しかしハワイの観光雑誌を片手に、夏を満喫する気満々の大鳥希先輩。炎天下の中で走り回る気満々である。侵略行為よりも夏休みの方が、優先度ははるかに高いようだ。

しかし、凪と岬一は試験の成績が芳しくないという地味に緊急事態。夏に行きたくもない学校に行き講義を受けるというのは、やはり楽しいものではないだろう。それを防ぐため、勉強するように言いに来た古賀さんは良い娘。ちなみに古賀さんというのは、第三巻にて岬一のことが好きであると発覚したどこにでもいる普通の女子高生だ。

そして始まる勉強会。凪と岬一と希とアイラ。四人の内の三人は、宇宙人と超能力者と超回復能力者というあまりにキャラが濃すぎる面々となっている。そんな勉強会が上手くいくはずもなく、しかもアイラは超能力を用いてズルする気でいたことや、一応侵略者であったリコが超絶優秀で勉強ができる奴だということが判明。

まだ夏が始まる前から、何だかんだで仲良さそうにしている。

……あれ凪は? という方もいるかもしれない。そう、第四巻にて両親を殺したのは大鳥希であることを思い出した凪は、明らかに怒りの感情を浮かべていた。しかし、ある程度の真実を岬一から聞いたこともあってか、「過去のことだし」と明るく生きる道を選んだようだ。

まぁ、嘘なのだが。

 

一見すると、とても平和な夏休みが過ぎ去っていく。楽しい時間はあっという間に過ぎ去ると言うが、それはおそらく本当だ。彼、彼女らの夏はとても充実したものとなっている。

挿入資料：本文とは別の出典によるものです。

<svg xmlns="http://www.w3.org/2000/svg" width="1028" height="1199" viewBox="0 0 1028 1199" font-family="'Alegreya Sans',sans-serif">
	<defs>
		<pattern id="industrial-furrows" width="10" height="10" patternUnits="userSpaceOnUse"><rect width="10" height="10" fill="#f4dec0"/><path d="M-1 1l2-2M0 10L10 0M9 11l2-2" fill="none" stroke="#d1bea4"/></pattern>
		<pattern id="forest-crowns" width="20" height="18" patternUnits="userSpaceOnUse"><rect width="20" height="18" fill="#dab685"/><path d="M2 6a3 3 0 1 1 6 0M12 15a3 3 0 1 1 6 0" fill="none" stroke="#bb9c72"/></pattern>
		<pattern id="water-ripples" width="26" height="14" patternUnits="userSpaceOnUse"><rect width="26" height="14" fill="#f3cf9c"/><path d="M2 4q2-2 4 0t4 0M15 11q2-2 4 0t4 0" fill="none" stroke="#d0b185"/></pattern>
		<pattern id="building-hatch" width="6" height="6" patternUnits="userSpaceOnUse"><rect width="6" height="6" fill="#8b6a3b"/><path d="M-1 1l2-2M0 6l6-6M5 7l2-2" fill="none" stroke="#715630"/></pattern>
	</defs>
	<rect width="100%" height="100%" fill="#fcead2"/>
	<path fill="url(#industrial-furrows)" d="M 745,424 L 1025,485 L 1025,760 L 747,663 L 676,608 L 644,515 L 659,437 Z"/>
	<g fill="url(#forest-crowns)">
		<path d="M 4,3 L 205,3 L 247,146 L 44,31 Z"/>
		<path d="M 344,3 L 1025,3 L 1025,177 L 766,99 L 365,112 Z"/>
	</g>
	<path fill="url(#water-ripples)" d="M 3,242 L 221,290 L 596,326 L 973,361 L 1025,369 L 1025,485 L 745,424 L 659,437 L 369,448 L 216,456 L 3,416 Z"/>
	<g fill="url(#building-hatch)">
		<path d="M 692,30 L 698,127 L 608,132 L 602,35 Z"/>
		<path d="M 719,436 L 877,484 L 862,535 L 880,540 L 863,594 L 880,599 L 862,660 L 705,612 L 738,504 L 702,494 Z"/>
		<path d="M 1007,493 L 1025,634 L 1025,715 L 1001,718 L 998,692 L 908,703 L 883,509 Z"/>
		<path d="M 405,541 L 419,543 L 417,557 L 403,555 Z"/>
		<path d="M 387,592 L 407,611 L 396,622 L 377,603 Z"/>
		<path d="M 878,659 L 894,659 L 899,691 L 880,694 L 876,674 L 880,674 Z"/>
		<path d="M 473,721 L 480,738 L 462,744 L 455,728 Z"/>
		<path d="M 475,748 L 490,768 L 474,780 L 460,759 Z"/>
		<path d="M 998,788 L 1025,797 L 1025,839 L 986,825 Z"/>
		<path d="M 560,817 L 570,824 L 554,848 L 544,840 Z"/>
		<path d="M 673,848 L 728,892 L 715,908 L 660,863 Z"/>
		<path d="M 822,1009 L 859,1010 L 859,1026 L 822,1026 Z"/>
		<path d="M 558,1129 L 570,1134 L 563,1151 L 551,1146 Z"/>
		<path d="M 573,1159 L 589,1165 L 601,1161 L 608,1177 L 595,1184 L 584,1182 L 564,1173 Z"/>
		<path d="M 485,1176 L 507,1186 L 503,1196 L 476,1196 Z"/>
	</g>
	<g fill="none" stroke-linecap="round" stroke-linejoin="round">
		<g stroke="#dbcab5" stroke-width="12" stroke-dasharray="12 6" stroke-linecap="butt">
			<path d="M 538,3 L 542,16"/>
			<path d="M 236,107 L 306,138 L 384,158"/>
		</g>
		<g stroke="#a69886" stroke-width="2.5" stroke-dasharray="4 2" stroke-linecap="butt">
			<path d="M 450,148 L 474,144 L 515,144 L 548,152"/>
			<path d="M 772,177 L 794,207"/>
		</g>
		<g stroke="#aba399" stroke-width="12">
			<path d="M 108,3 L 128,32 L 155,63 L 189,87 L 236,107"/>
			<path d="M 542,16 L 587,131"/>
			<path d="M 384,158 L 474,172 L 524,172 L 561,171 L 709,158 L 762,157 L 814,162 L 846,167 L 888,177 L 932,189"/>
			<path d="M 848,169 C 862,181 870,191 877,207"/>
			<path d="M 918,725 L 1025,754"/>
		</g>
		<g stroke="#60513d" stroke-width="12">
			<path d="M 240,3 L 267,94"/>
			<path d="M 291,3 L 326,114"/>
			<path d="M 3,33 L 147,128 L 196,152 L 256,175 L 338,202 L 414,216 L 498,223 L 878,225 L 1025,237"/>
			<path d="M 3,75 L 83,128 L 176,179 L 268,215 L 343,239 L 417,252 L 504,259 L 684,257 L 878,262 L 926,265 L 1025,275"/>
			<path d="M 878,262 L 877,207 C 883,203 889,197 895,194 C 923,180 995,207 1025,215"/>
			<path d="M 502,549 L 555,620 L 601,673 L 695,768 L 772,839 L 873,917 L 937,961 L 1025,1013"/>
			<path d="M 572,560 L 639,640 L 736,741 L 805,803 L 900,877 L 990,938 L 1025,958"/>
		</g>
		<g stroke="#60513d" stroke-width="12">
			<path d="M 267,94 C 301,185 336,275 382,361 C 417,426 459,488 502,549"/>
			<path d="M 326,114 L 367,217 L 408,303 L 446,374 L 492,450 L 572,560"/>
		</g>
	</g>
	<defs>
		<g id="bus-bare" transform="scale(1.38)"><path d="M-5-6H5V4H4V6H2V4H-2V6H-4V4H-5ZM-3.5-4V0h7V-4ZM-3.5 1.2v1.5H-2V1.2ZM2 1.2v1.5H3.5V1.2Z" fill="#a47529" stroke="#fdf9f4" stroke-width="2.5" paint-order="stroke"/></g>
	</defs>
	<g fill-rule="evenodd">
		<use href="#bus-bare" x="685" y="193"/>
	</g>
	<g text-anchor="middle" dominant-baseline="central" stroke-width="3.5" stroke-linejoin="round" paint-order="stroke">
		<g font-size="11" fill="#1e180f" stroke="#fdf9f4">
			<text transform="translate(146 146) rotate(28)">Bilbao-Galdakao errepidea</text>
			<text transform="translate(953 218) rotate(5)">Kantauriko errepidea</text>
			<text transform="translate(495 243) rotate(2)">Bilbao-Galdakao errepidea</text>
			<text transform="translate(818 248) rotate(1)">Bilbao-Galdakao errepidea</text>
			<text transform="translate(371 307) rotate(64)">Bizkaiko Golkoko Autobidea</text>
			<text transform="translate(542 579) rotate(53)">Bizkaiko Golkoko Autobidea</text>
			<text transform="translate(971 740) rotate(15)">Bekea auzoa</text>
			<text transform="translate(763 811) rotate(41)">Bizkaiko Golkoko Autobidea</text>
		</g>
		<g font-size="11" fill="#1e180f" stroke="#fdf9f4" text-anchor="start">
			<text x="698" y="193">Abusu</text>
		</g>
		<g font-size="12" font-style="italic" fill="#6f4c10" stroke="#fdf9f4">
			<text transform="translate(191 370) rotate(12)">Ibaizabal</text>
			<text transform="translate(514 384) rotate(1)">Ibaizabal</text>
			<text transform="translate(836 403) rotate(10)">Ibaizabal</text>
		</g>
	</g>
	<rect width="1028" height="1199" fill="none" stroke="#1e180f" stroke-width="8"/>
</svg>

プールに行って美女たちの水着に感謝し、喫茶店には百年という時を地球で過ごした宇宙人が訪れ、元の星へと帰っていく手続きをした。そこで語られる思い出話と、ちょっぴり切ないお別れは、ひと夏の思い出としては十分だろう。

アイラと岬一の兄である龍一とのラブコメ展開もあり、アイラの兄が語るアイラへの期待の大きさなど、アイラに関する掘り下げもなされていく。ポンコツとまではいかないまでも、秀才のようでいてどこか抜けたところの多い彼女を好きになった読者は、ブログ主だけではないだろう。

そんな夏は笑顔で過ぎ去った。しかし終わりは不穏な空気が漂う。

侵略者がやってきた。しかし大鳥希と、リコと協力することで戦う力を得た岬一と、超強化アイテムを叔母から授かったアイラの敵ではない。どこか安心感すら覚える戦闘シーンが描かれる。

その裏に凪の姿があることなど、想像だにせずに。

 

どこだかで凪は裏の主人公だ、というように書いた。やはりそれは合っていたことが分かる。凪の抱える裏の顔と、新たな敵の出現に、募るは期待と不安である。

期待はストーリーとしての面白さを、不安には希と岬一の侵略活動の終わりを、それぞれ感じる。

もしも。

凪を殺さなければならなくなったら、と想像してしまうのは、ブログ主の性格の悪さのせいだと思いたい。